Design files in plain text:
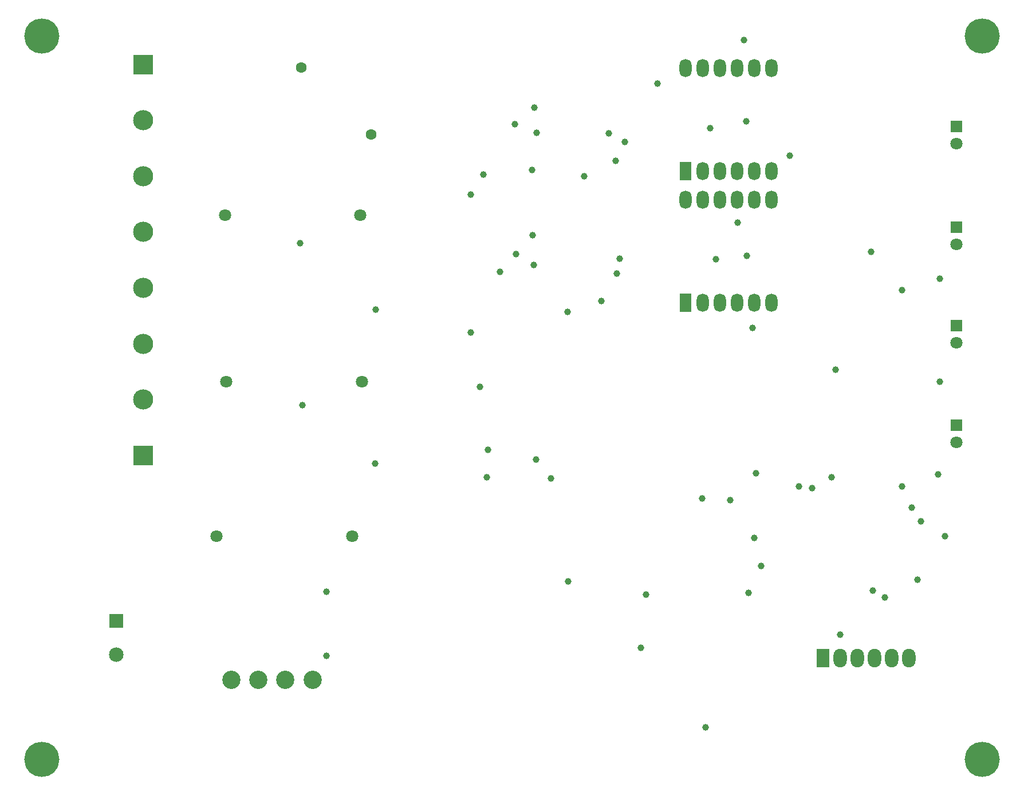
<source format=gts>
%FSTAX23Y23*%
%MOIN*%
%SFA1B1*%

%IPPOS*%
%ADD10C,0.071000*%
%ADD11R,0.117300X0.117300*%
%ADD12C,0.117300*%
%ADD13R,0.071000X0.106400*%
%ADD14O,0.071000X0.106400*%
%ADD15C,0.106400*%
%ADD16C,0.084800*%
%ADD17R,0.084800X0.084800*%
%ADD18O,0.078000X0.108000*%
%ADD19R,0.078000X0.108000*%
%ADD20R,0.071000X0.071000*%
%ADD21C,0.039500*%
%ADD22C,0.204900*%
%ADD23C,0.063100*%
%LNpcb_washver2-1*%
%LPD*%
G54D10*
X02122Y02193D03*
X01334D03*
X02179Y03095D03*
X01391D03*
X02169Y04062D03*
X01382D03*
X05639Y0274D03*
Y0332D03*
Y03895D03*
Y0448D03*
G54D11*
X00908Y02665D03*
Y04941D03*
G54D12*
X00908Y0299D03*
Y03315D03*
Y03641D03*
Y03966D03*
Y04291D03*
Y04616D03*
G54D13*
X04064Y04321D03*
Y03552D03*
G54D14*
X04164Y04321D03*
X04264D03*
X04364D03*
X04464D03*
X04564D03*
X04064Y04921D03*
X04164D03*
X04264D03*
X04364D03*
X04464D03*
X04564D03*
X04164Y03552D03*
X04264D03*
X04364D03*
X04464D03*
X04564D03*
X04064Y04152D03*
X04164D03*
X04264D03*
X04364D03*
X04464D03*
X04564D03*
G54D15*
X0142Y01357D03*
X01577D03*
X01735D03*
X01892D03*
G54D16*
X00751Y01504D03*
G54D17*
X00751Y01701D03*
G54D18*
X05364Y01485D03*
X05264D03*
X05164D03*
X05064D03*
X04964D03*
G54D19*
X04864Y01485D03*
G54D20*
X05639Y0284D03*
Y0342D03*
Y03995D03*
Y0458D03*
G54D21*
X04322Y02405D03*
X03069Y04592D03*
X03198Y04542D03*
X05322Y02483D03*
X01835Y02958D03*
X02906Y02536D03*
X05145Y0385D03*
X02867Y03065D03*
X02815Y0338D03*
X02814Y04184D03*
X02886Y04301D03*
X03803Y01543D03*
X0418Y01081D03*
X02913Y02697D03*
X01975Y0187D03*
Y01498D03*
X03574Y03565D03*
X03379Y01929D03*
X02258Y02617D03*
X02261Y03514D03*
X01819Y03899D03*
X03835Y01854D03*
X05574Y02192D03*
X04419Y03828D03*
X03681Y03811D03*
X04475Y0256D03*
X04464Y02182D03*
X03193Y02641D03*
X02984Y03735D03*
X04503Y02019D03*
X04431Y01863D03*
X05154Y01878D03*
X04159Y02414D03*
X05222Y01838D03*
X04963Y01619D03*
X05414Y0194D03*
X03281Y02531D03*
X04725Y02482D03*
X03182Y0469D03*
X03172Y03948D03*
X03076Y03837D03*
X0318Y03772D03*
X04915Y02536D03*
X04799Y02472D03*
X03376Y03499D03*
X03475Y0429D03*
X05324Y03627D03*
X04937Y03164D03*
X04453Y03407D03*
X03171Y04326D03*
X04239Y03806D03*
X04367Y04019D03*
X03665Y03722D03*
X0467Y0441D03*
X04405Y05085D03*
X03657Y0438D03*
X03901Y04829D03*
X04416Y04611D03*
X03618Y0454D03*
X04207Y04569D03*
X0371Y0449D03*
X05542Y03692D03*
X05379Y0236D03*
X05542Y03092D03*
X05434Y0228D03*
X05534Y02552D03*
G54D22*
X0579Y05106D03*
Y00893D03*
X00318D03*
Y05106D03*
G54D23*
X02233Y04532D03*
X01827Y04923D03*
M02*
</source>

→ WORK REQUIRED: Leave out the images and copy all remaining data word for word.

→ YOUR RESPONSE:
<source format=gts>
%FSTAX23Y23*%
%MOIN*%
%SFA1B1*%

%IPPOS*%
%ADD10C,0.071000*%
%ADD11R,0.117300X0.117300*%
%ADD12C,0.117300*%
%ADD13R,0.071000X0.106400*%
%ADD14O,0.071000X0.106400*%
%ADD15C,0.106400*%
%ADD16C,0.084800*%
%ADD17R,0.084800X0.084800*%
%ADD18O,0.078000X0.108000*%
%ADD19R,0.078000X0.108000*%
%ADD20R,0.071000X0.071000*%
%ADD21C,0.039500*%
%ADD22C,0.204900*%
%ADD23C,0.063100*%
%LNpcb_washver2-1*%
%LPD*%
G54D10*
X02122Y02193D03*
X01334D03*
X02179Y03095D03*
X01391D03*
X02169Y04062D03*
X01382D03*
X05639Y0274D03*
Y0332D03*
Y03895D03*
Y0448D03*
G54D11*
X00908Y02665D03*
Y04941D03*
G54D12*
X00908Y0299D03*
Y03315D03*
Y03641D03*
Y03966D03*
Y04291D03*
Y04616D03*
G54D13*
X04064Y04321D03*
Y03552D03*
G54D14*
X04164Y04321D03*
X04264D03*
X04364D03*
X04464D03*
X04564D03*
X04064Y04921D03*
X04164D03*
X04264D03*
X04364D03*
X04464D03*
X04564D03*
X04164Y03552D03*
X04264D03*
X04364D03*
X04464D03*
X04564D03*
X04064Y04152D03*
X04164D03*
X04264D03*
X04364D03*
X04464D03*
X04564D03*
G54D15*
X0142Y01357D03*
X01577D03*
X01735D03*
X01892D03*
G54D16*
X00751Y01504D03*
G54D17*
X00751Y01701D03*
G54D18*
X05364Y01485D03*
X05264D03*
X05164D03*
X05064D03*
X04964D03*
G54D19*
X04864Y01485D03*
G54D20*
X05639Y0284D03*
Y0342D03*
Y03995D03*
Y0458D03*
G54D21*
X04322Y02405D03*
X03069Y04592D03*
X03198Y04542D03*
X05322Y02483D03*
X01835Y02958D03*
X02906Y02536D03*
X05145Y0385D03*
X02867Y03065D03*
X02815Y0338D03*
X02814Y04184D03*
X02886Y04301D03*
X03803Y01543D03*
X0418Y01081D03*
X02913Y02697D03*
X01975Y0187D03*
Y01498D03*
X03574Y03565D03*
X03379Y01929D03*
X02258Y02617D03*
X02261Y03514D03*
X01819Y03899D03*
X03835Y01854D03*
X05574Y02192D03*
X04419Y03828D03*
X03681Y03811D03*
X04475Y0256D03*
X04464Y02182D03*
X03193Y02641D03*
X02984Y03735D03*
X04503Y02019D03*
X04431Y01863D03*
X05154Y01878D03*
X04159Y02414D03*
X05222Y01838D03*
X04963Y01619D03*
X05414Y0194D03*
X03281Y02531D03*
X04725Y02482D03*
X03182Y0469D03*
X03172Y03948D03*
X03076Y03837D03*
X0318Y03772D03*
X04915Y02536D03*
X04799Y02472D03*
X03376Y03499D03*
X03475Y0429D03*
X05324Y03627D03*
X04937Y03164D03*
X04453Y03407D03*
X03171Y04326D03*
X04239Y03806D03*
X04367Y04019D03*
X03665Y03722D03*
X0467Y0441D03*
X04405Y05085D03*
X03657Y0438D03*
X03901Y04829D03*
X04416Y04611D03*
X03618Y0454D03*
X04207Y04569D03*
X0371Y0449D03*
X05542Y03692D03*
X05379Y0236D03*
X05542Y03092D03*
X05434Y0228D03*
X05534Y02552D03*
G54D22*
X0579Y05106D03*
Y00893D03*
X00318D03*
Y05106D03*
G54D23*
X02233Y04532D03*
X01827Y04923D03*
M02*
</source>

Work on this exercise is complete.